Jitem tarafından katledilen, Kürt aydın- yazar Musa Anter davasının, 14 Mart'ta görülen duruşmasında, Musa Anter suikasti davasının seyrini değiştirecek bir gelişme yaşandı. Davada 'tanık’ olarak ifadesi alınan MİT eski Müsteşarı Mehmet Eymür’ün AKP Milletvekili Orhan Miroğlu ile ilgili,  'biz Yeşil ile beraber, Orhan Miroğlu’nu Tayfun olarak bilirdik' demesini, Musa Anter'in oğlu, Dicle Anter değerlendirdi.
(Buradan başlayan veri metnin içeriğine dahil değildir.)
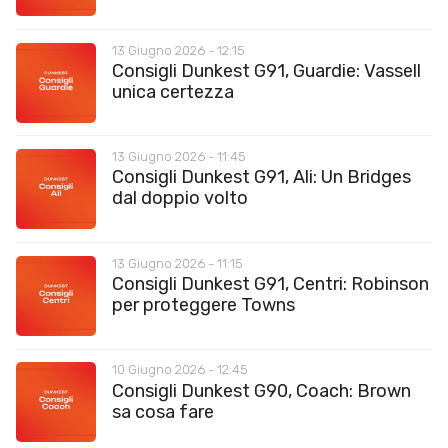
13 Giugno 2026 - 12:15
Consigli Dunkest G91, Guardie: Vassell
unica certezza
13 Giugno 2026 - 11:45
Consigli Dunkest G91, Ali: Un Bridges
dal doppio volto
13 Giugno 2026 - 11:15
Consigli Dunkest G91, Centri: Robinson
per proteggere Towns
10 Giugno 2026 - 12:45
Consigli Dunkest G90, Coach: Brown
sa cosa fare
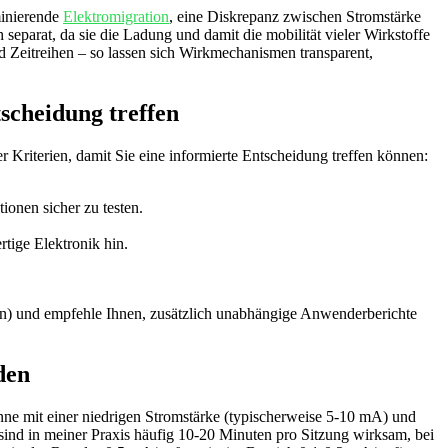
minierende
Elektromigration
,⁤ eine Diskrepanz zwischen Stromstärke
eparat, da sie die⁣ Ladung und damit die mobilität vieler Wirkstoffe
nd Zeitreihen – so lassen sich Wirkmechanismen transparent,
scheidung ⁤treffen
er Kriterien, ⁢damit Sie eine informierte Entscheidung treffen können:
onen sicher zu testen.
tige⁣ Elektronik hin.
en) und empfehle Ihnen, zusätzlich⁣ unabhängige Anwenderberichte
den
ginne mit ⁢einer niedrigen Stromstärke (typischerweise 5-10 mA) ​und
 sind in meiner ​Praxis häufig 10-20 Minuten pro Sitzung wirksam, bei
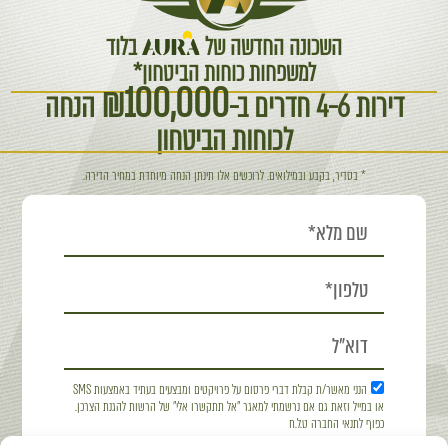
השכונה החדשה של
בלוד
למשפחות כוחות הביטחון*
₪100,000
דירות 4-6 חדרים ב-
הנחה
לכוחות הביטחון
* בסדיר, בקבע ובמילואים. לרוכשים אלו תינתן הנחה מיוחדת במחיר הדירה.
הנני מאשר/ת קבלת דברי פרסום על פרויקטים ומבצעים בעתיד באמצעות SMS
או במייל וזאת גם אם נרשמתי למאגר "אל תתקשרו אלי" של הרשות להגנת הצרכן.
כפוף לתנאי החברה ט.ל.ח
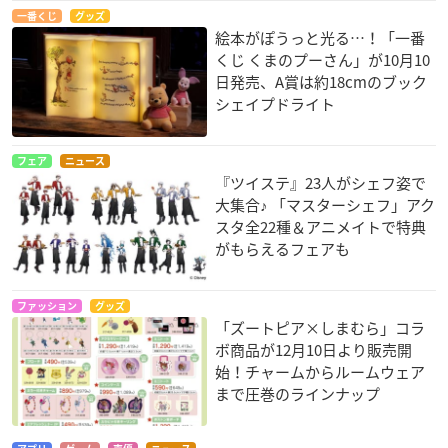
一番くじ
グッズ
絵本がぽうっと光る…！「一番
くじ くまのプーさん」が10月10
日発売、A賞は約18cmのブック
シェイプドライト
フェア
ニュース
『ツイステ』23人がシェフ姿で
大集合♪ 「マスターシェフ」アク
スタ全22種＆アニメイトで特典
がもらえるフェアも
ファッション
グッズ
「ズートピア×しまむら」コラ
ボ商品が12月10日より販売開
始！チャームからルームウェア
まで圧巻のラインナップ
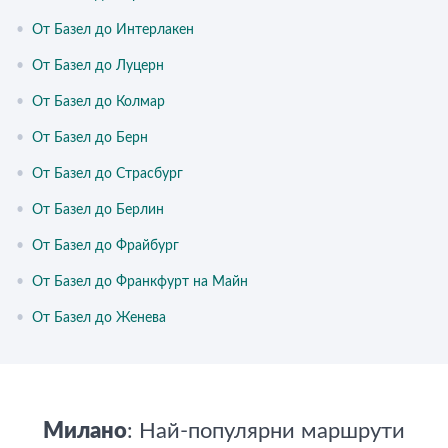
•
От Базел до Интерлакен
•
От Базел до Луцерн
•
От Базел до Колмар
•
От Базел до Берн
•
От Базел до Страсбург
•
От Базел до Берлин
•
От Базел до Фрайбург
•
От Базел до Франкфурт на Майн
•
От Базел до Женева
Милано
: Най-популярни маршрути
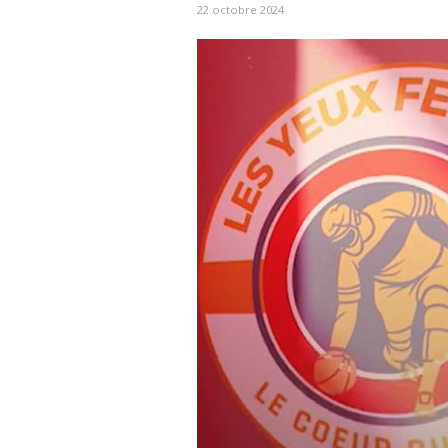
22 octobre 2024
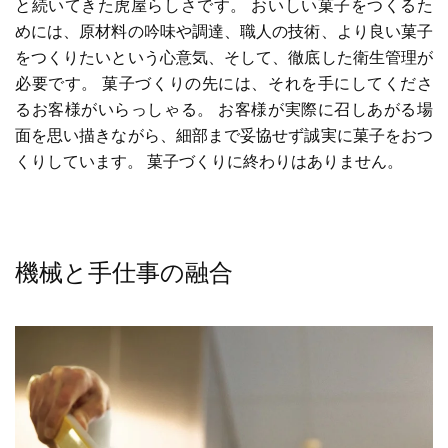
と続いてきた虎屋らしさです。 おいしい菓子をつくるた
めには、原材料の吟味や調達、職人の技術、より良い菓子
をつくりたいという心意気、そして、徹底した衛生管理が
必要です。 菓子づくりの先には、それを手にしてくださ
るお客様がいらっしゃる。 お客様が実際に召しあがる場
面を思い描きながら、細部まで妥協せず誠実に菓子をおつ
くりしています。 菓子づくりに終わりはありません。
機械と手仕事の融合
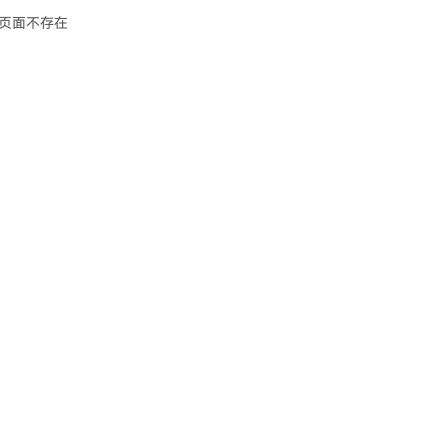
页面不存在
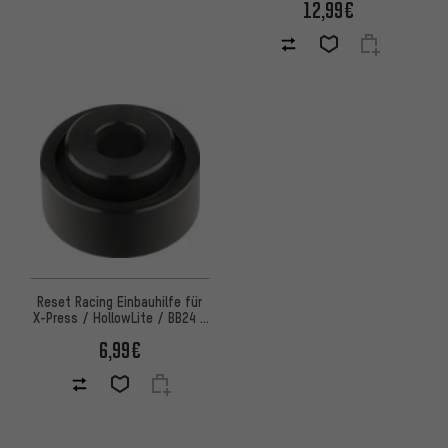
12,99€
Reset Racing Einbauhilfe für
X-Press / HollowLite / BB24 /
PF24 Innenlager
6,99€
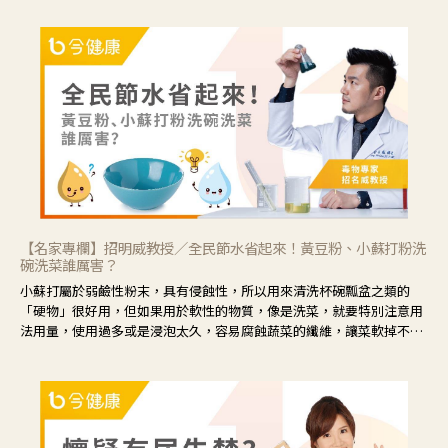
會「牽絲」，也就是水樣分泌物增加，這樣就是感染性結膜炎了，這時
候就要使用菊花、金銀花來治療；假如單純的眼睛乾澀，結膜沒有紅，
眼睛周圍沒有眼屎，這種情況是屬於「陰虛」，就可以使用枸杞、蓮
藕、麥門冬、山藥等比較滋潤的藥材，效果就更顯著。
【名家專欄】招明威教授／全民節水省起來！黃豆粉、小蘇打粉洗
碗洗菜誰厲害？
小蘇打屬於弱鹼性粉末，具有侵蝕性，所以用來清洗杯碗瓢盆之類的
「硬物」很好用，但如果用於軟性的物質，像是洗菜，就要特別注意用
法用量，使用過多或是浸泡太久，容易腐蝕蔬菜的纖維，讓菜軟掉不清
脆。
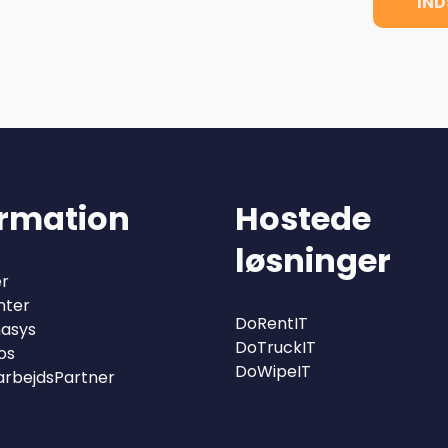
ormation
Hostede
løsninger
r
nter
DoRentIT
asys
DoTruckIT
os
DoWipeIT
arbejdsPartner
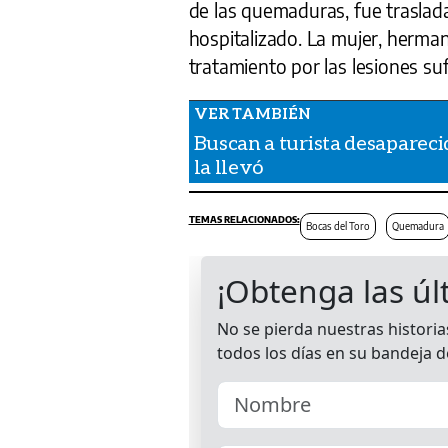
de las quemaduras, fue trasla
hospitalizado. La mujer, herman
tratamiento por las lesiones suf
Buscan a turista desapareci
la llevó
Bocas del Toro
Quemadura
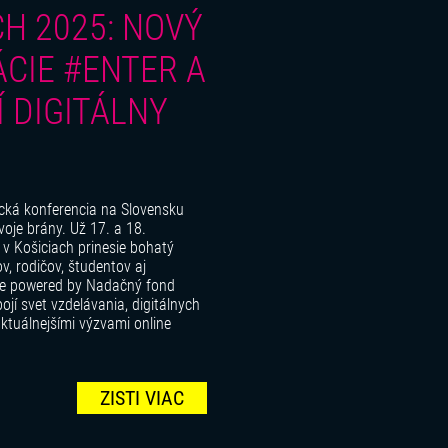
H 2025: NOVÝ
CIE #ENTER A
 DIGITÁLNY
cká konferencia na Slovensku
oje brány. Už 17. a 18.
v Košiciach prinesie bohatý
ov, rodičov, študentov aj
age powered by Nadačný fond
jí svet vzdelávania, digitálnych
aktuálnejšími výzvami online
ZISTI VIAC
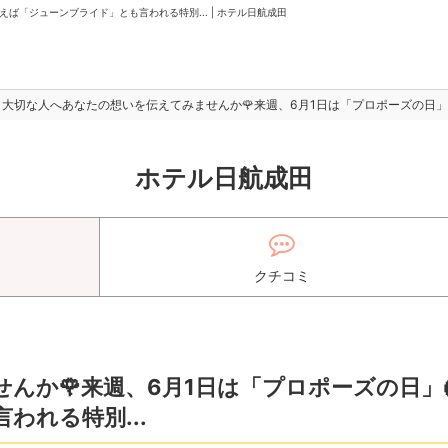
ば「ジューンブライド」とも言われる特別... | ホテル日航成田
大切な人へあなたの想いを伝えてみませんか🌹来週、6月1日は「プロポーズの日」
ホテル日航成田
クチコミ
んか🌹来週、6月1日は「プロポーズの日」
われる特別...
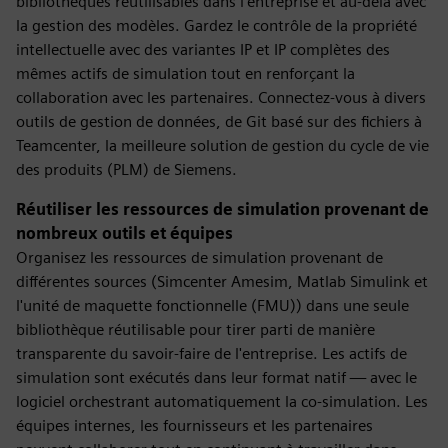
bibliothèques réutilisables dans l'entreprise et au-delà avec
la gestion des modèles. Gardez le contrôle de la propriété
intellectuelle avec des variantes IP et IP complètes des
mêmes actifs de simulation tout en renforçant la
collaboration avec les partenaires. Connectez-vous à divers
outils de gestion de données, de Git basé sur des fichiers à
Teamcenter, la meilleure solution de gestion du cycle de vie
des produits (PLM) de Siemens.
Réutiliser les ressources de simulation provenant de
nombreux outils et équipes
Organisez les ressources de simulation provenant de
différentes sources (Simcenter Amesim, Matlab Simulink et
l'unité de maquette fonctionnelle (FMU)) dans une seule
bibliothèque réutilisable pour tirer parti de manière
transparente du savoir-faire de l'entreprise. Les actifs de
simulation sont exécutés dans leur format natif — avec le
logiciel orchestrant automatiquement la co-simulation. Les
équipes internes, les fournisseurs et les partenaires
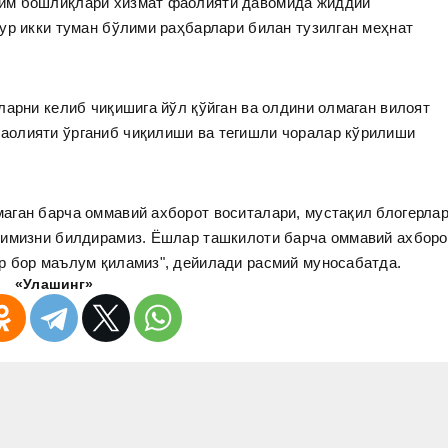
им бошлиқлари хизмат фаолияти давомида жиддий
ур икки туман бўлими раҳбарлари билан тузилган меҳнат
ларни келиб чиқишига йўл қўйган ва олдини олмаган вилоят
аолияти ўрганиб чиқилиши ва тегишли чоралар кўрилиши
аган барча оммавий ахборот воситалари, мустақил блогерла
гимизни билдирамиз. Ёшлар ташкилоти барча оммавий ахборо
р бор маълум қиламиз", дейилади расмий муносабатда.
«Улашинг»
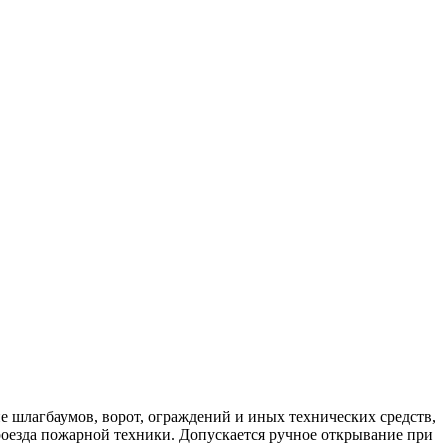
 шлагбаумов, ворот, ограждений и иных технических средств,
роезда пожарной техники. Допускается ручное открывание при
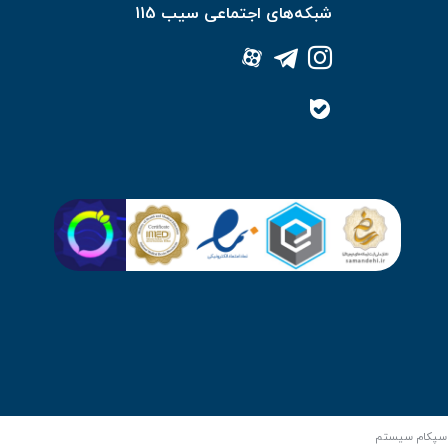
شبکه‌های اجتماعی سیب 115
سپکام سیستم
NEDEN 10 GÜNDÜR SESİ ÇIKMIYOR

Fırat Haber Ajansı'na konuşan Dicle Anter şunları söyledi: "Bildiğiniz gibi Musa Anter davası 14 Mart’ta Ankara 6. Ağır Ceza Mahkemesi’nde görüldü. Bu davanın önemli kısmı 3 tanesi dönemin idari sorumluların tanık olarak mahkeme salonuna gelmesiydi. MİT Müsteşarı Mehmet Eymür, Orhan Taşanlar ve Susurluk raporu hazırlayan Kutlu Savaş. Bunların ifadelerinde yeni yeni bulgular ortaya çıkıyor. Bunlardan en önemlisi MİT Müsteşarı Mehmet Eymür’ün ‘biz Yeşil ile beraber, Orhan Miroğlu’nun Tayfun olarak bilindiği’ konusunda bir ifade kullandı. Orhan Miroğlu’nun 'Tayfun' olarak sözü geçmesi açıkçası biz Anter ailesini tedirgin etti. Niçin Tayfun? Aradan 10 gün geçmesine rağmen halen Orhan Miroğlu'ndan bu iddiaya karşı bir cevap gelmedi.

MECLİS EL ATMALI

Bizim için en önemli konu şuan ‘Tayfun’ kod isimli Orhan Miroğlu’nun böyle tanınmasıdır. Bu konuda mecliste bulunan milletvekillerin de harekete geçmesi gerektiğini düşünüyorum. Tüm partilerin milletvekilleri bu konu üzerinde durmaları gerekmektedir. Ancak bu konuda hiçbir partiden mecliste böyle bir insanın olduğu ve araştırması gerektiği noktasında bir girişimleri olmadı. Aile olarak Meclis’e bir soru önergesi verilmesini beklerdik. Zaten Orhan Miroğlu’nun bu süre zarfında sessiz kalmasını bizce suçu kabul etme anlamına gelmektedir. 25 Nisan’da tekrar mahkeme görülecek, Miroğlu’nun da mahkemeye geleceğini düşünüyoruz.”

ŞÜPHELERİMİZ İYİCE ARTTI

"Orhan Miroğlu’nun samimiyetine baştan beri aile olarak inandıklarını"da dile getiren Anter, sözlerini şöyle sürdürdü: "Orhan Miroğlu ile ilgili uzun süredir böylesi spekülasyonlar vardı, babam vurulduktan sonra uzun seneler zaten hiç konuşmadı. Sonradan ifade vermeye başladı. İnsanın ister istemez aklına bazı şeyler geliyordu ancak biz öyle değerlendirmemiştik. Orhan Miroğlu’nun o zaman samimiyetine güvenmiştik. Nihayetinde o da mağdur bir insandı, yaralanmıştı. O şüphemiz ‘Tayfun’ isminin ortaya atılmasıyla bu şüphe yüzde yüz arttı. İnsan kesin bir şey de söylemek istemiyoruz çünkü daha onun ifadesine de başvurulacak. Ancak biz davanın yürütülebilmesi için elimizden geldiğince hassasiyetimizi sürdüreceğiz" dedi.